**TASK MATERIAL**
===============
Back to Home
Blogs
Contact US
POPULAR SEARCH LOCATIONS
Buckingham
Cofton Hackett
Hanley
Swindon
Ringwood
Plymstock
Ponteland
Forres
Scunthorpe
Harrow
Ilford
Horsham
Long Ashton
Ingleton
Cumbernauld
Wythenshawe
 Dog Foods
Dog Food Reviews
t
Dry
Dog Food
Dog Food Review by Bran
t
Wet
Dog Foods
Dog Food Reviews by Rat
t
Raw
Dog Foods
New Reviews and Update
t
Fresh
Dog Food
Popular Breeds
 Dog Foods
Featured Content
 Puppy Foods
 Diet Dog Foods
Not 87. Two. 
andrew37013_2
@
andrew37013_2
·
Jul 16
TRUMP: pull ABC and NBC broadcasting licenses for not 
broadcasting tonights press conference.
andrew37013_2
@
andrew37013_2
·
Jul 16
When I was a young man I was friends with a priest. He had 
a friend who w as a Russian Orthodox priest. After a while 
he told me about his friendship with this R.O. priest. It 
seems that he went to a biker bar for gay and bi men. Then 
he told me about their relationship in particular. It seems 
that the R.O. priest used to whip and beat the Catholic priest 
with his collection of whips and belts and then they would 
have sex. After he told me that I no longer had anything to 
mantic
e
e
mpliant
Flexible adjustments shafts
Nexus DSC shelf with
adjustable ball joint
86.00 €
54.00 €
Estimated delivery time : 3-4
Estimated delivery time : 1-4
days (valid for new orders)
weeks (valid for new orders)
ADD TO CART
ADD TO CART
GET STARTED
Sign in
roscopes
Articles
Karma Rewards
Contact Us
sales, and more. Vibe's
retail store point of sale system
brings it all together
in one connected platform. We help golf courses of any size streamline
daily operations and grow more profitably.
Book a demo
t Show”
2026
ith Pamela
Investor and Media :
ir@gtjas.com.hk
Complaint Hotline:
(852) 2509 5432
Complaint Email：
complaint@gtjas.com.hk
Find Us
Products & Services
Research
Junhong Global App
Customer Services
===============
**WORK ORDER**
Retype the material above in full, exactly.

**RESPONSE FOR THIS EXERCISE**
Back to Home
Blogs
Contact US
POPULAR SEARCH LOCATIONS
Buckingham
Cofton Hackett
Hanley
Swindon
Ringwood
Plymstock
Ponteland
Forres
Scunthorpe
Harrow
Ilford
Horsham
Long Ashton
Ingleton
Cumbernauld
Wythenshawe
 Dog Foods
Dog Food Reviews
t
Dry
Dog Food
Dog Food Review by Bran
t
Wet
Dog Foods
Dog Food Reviews by Rat
t
Raw
Dog Foods
New Reviews and Update
t
Fresh
Dog Food
Popular Breeds
 Dog Foods
Featured Content
 Puppy Foods
 Diet Dog Foods
Not 87. Two. 
andrew37013_2
@
andrew37013_2
·
Jul 16
TRUMP: pull ABC and NBC broadcasting licenses for not 
broadcasting tonights press conference.
andrew37013_2
@
andrew37013_2
·
Jul 16
When I was a young man I was friends with a priest. He had 
a friend who w as a Russian Orthodox priest. After a while 
he told me about his friendship with this R.O. priest. It 
seems that he went to a biker bar for gay and bi men. Then 
he told me about their relationship in particular. It seems 
that the R.O. priest used to whip and beat the Catholic priest 
with his collection of whips and belts and then they would 
have sex. After he told me that I no longer had anything to 
mantic
e
e
mpliant
Flexible adjustments shafts
Nexus DSC shelf with
adjustable ball joint
86.00 €
54.00 €
Estimated delivery time : 3-4
Estimated delivery time : 1-4
days (valid for new orders)
weeks (valid for new orders)
ADD TO CART
ADD TO CART
GET STARTED
Sign in
roscopes
Articles
Karma Rewards
Contact Us
sales, and more. Vibe's
retail store point of sale system
brings it all together
in one connected platform. We help golf courses of any size streamline
daily operations and grow more profitably.
Book a demo
t Show”
2026
ith Pamela
Investor and Media :
ir@gtjas.com.hk
Complaint Hotline:
(852) 2509 5432
Complaint Email：
complaint@gtjas.com.hk
Find Us
Products & Services
Research
Junhong Global App
Customer Services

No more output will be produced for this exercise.